(Saved data entries)
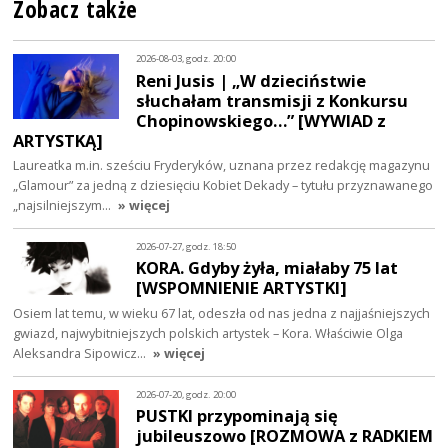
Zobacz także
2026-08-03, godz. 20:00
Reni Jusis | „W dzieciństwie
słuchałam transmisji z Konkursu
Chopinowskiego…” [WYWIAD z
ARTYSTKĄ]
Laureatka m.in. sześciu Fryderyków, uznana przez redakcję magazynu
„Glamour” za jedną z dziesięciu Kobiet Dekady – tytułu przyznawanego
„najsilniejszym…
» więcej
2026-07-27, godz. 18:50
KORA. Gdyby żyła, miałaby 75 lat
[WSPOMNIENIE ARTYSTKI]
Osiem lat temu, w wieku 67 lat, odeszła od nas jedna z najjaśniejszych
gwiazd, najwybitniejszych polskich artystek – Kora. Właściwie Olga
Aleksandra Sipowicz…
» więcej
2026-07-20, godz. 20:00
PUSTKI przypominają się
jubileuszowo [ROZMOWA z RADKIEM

* * *

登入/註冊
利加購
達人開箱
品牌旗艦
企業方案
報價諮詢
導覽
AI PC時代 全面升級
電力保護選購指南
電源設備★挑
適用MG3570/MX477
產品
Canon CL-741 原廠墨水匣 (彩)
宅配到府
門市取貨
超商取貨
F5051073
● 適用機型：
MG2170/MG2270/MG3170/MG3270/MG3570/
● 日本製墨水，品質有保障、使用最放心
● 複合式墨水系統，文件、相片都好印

=== DIRECTIONS ===
For the string "godz", filter the data and copy out each line where it occurs.

=== WRITTEN ANSWER ===
2026-08-03, godz. 20:00
2026-07-27, godz. 18:50
2026-07-20, godz. 20:00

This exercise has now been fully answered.